Miburo, a US-based consulting company, is reporting that the Chinese government has adopted a calculated social media influencer strategy that includes three broad categories of influencers: “Veiled” Chinese state media personnel, “honeypots” and so-called peers. This strategy aims to circumvent attempts by Western social media to limit the reach of official state-linked media and to deliver Chinese propaganda via more trusted, more appealing messengers. According to a Miburo report:
January 31, 2022 The Chinese Communist Party (CCP), which has long struggled to find messengers that appeal to foreign audiences, has recently tapped into influencers’ remarkable power of persuasion in order to sell us the CCP itself and its controversial policies. This influencer-focused strategy is deliberate and calculated, as evidenced by Chinese state media (CSM) leadership’s own words. In 2016, Zhu Ling, editor-in-chief of state-owned China Daily emphasized the importance of “borrowing mouths” to speak favorably about China. […] The purpose of this influencer-focused strategy is twofold: to circumvent attempts by Western social media to identify and limit the reach of CSM (including Facebook and Twitter “Chinese state-controlled media” labels), and to deliver CCP-aligned messaging via more trusted, more appealing messengers. The use of CSM-based “influencer studios” and “borrowed” foreign influencers to create and disseminate PUGC works well for this purpose because it allows the CCP to control content creators’ messages and capture audience attention with eye-catching stories, all while granting the CCP plausible deniability. To execute this strategy, China has assembled a collection of pro-CCP content creators, including its own state media employees moonlighting as lifestyle influencers, foreigners paid by the CCP to toe the party line, and even members of Chinese ethnic minority groups used in domestic information operations. In total, we have found more than 200 such influencers. Partly owing to their sheer numbers, we have classified them according to their backgrounds, target audiences, and the particularities of their recruitment and management. China’s propaganda influencers fall into three broad categories: “honeypots,” “peers,” and “veiled CSM reporters.” This need for a taxonomy illustrates both the breadth and the ambition of China’s new peer-to-peer propaganda strategy.
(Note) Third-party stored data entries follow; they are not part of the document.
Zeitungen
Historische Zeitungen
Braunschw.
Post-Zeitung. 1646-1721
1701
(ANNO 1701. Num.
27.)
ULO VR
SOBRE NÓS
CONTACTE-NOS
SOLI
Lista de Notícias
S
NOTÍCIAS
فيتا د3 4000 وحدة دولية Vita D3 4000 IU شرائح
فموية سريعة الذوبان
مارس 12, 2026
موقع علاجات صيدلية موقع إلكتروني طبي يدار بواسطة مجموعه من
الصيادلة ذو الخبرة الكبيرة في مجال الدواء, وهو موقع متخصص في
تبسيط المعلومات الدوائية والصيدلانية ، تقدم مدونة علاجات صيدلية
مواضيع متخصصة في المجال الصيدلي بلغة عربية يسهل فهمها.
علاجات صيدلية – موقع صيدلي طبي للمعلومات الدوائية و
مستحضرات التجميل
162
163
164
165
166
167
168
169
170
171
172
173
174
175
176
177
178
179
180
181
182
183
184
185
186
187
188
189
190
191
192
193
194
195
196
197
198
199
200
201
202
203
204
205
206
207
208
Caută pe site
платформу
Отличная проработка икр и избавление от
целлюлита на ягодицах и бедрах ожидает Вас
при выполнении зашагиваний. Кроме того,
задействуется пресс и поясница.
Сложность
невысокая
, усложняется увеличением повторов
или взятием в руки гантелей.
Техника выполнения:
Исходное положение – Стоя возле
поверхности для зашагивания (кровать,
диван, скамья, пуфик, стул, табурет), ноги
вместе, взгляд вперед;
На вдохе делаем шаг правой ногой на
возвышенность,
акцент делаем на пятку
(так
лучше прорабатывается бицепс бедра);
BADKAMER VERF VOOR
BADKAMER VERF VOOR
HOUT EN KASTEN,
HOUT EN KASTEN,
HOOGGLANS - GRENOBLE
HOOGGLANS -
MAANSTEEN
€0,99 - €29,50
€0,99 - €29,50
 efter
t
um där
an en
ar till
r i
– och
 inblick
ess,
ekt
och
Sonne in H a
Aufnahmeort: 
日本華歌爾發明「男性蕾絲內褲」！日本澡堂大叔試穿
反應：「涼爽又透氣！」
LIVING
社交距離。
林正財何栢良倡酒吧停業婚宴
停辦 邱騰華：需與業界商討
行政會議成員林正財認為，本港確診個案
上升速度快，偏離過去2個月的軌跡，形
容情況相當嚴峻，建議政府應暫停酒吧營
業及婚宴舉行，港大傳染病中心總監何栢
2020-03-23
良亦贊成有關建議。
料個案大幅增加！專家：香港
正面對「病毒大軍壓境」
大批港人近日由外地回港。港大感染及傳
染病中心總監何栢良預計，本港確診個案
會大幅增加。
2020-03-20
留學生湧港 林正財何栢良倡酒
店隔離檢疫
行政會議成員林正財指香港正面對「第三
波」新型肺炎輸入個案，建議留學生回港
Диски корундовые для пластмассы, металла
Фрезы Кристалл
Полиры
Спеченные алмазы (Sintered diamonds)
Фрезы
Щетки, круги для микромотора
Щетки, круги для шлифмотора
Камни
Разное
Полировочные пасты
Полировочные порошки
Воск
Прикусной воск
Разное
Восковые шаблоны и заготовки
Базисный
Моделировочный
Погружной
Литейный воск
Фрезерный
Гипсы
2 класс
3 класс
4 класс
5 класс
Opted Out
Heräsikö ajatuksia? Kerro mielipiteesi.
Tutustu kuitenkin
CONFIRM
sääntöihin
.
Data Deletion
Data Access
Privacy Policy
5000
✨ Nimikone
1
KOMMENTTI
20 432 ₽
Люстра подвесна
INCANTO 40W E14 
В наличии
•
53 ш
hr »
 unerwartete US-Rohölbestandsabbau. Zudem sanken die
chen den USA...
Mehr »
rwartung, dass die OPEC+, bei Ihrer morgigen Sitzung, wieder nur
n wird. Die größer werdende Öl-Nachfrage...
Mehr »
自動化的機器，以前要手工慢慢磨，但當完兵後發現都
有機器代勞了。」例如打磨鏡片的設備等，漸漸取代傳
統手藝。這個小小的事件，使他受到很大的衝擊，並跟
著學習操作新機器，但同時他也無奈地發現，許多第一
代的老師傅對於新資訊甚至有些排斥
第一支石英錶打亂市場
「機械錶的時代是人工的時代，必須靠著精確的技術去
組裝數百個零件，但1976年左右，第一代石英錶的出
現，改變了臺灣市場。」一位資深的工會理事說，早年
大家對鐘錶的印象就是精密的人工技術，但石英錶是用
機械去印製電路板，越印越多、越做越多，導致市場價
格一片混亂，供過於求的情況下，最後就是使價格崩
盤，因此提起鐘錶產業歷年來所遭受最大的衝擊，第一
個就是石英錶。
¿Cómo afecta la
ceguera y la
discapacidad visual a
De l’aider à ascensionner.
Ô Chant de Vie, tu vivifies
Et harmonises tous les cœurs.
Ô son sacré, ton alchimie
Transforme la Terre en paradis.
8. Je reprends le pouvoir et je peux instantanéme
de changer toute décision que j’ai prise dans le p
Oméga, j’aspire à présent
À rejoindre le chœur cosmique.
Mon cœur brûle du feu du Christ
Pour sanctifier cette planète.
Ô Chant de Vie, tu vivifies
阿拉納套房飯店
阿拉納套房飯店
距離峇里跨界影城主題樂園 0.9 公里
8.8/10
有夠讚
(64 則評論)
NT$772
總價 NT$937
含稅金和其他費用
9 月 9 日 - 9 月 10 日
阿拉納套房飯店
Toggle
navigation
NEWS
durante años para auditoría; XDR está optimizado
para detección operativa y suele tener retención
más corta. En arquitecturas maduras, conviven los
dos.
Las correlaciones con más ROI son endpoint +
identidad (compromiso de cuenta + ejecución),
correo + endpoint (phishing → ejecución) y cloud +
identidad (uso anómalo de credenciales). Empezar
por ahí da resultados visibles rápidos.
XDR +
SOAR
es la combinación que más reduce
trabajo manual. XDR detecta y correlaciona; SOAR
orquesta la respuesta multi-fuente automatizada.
Read the full report here.
The Miburo report defines the three broad categories of influencers the Chinese communist party (CCP) is using for its propaganda efforts as:
- Honeypots are young, attractive lifestyle influencers (primarily women) who are highly interactive with their audiences. Their regular content seems apolitical, but they normalize the CCP’s worldview.
- Peers are primarily Western influencers who speak and look like their target audiences. They act as CCP voiceboxes, taking their viewers on tours of various locations around China while praising developments in technology, society, and even agrarian reforms.
- Veiled Chinese state media (CSM) reporters are CSM employees who identify as reporters and journalists but are not always forthcoming about their CSM affiliations on Western social media. Some openly attack Western democratic systems, accusing them of hypocrisy and human rights abuses.
A second Miburo report analyzes how the unique characteristics of these influencers allow their CCP-aligned messaging to reach audiences, getting to them first and mainly from a trusted source and without rebuttal. This ends up being a particularly effective method of disseminating propaganda.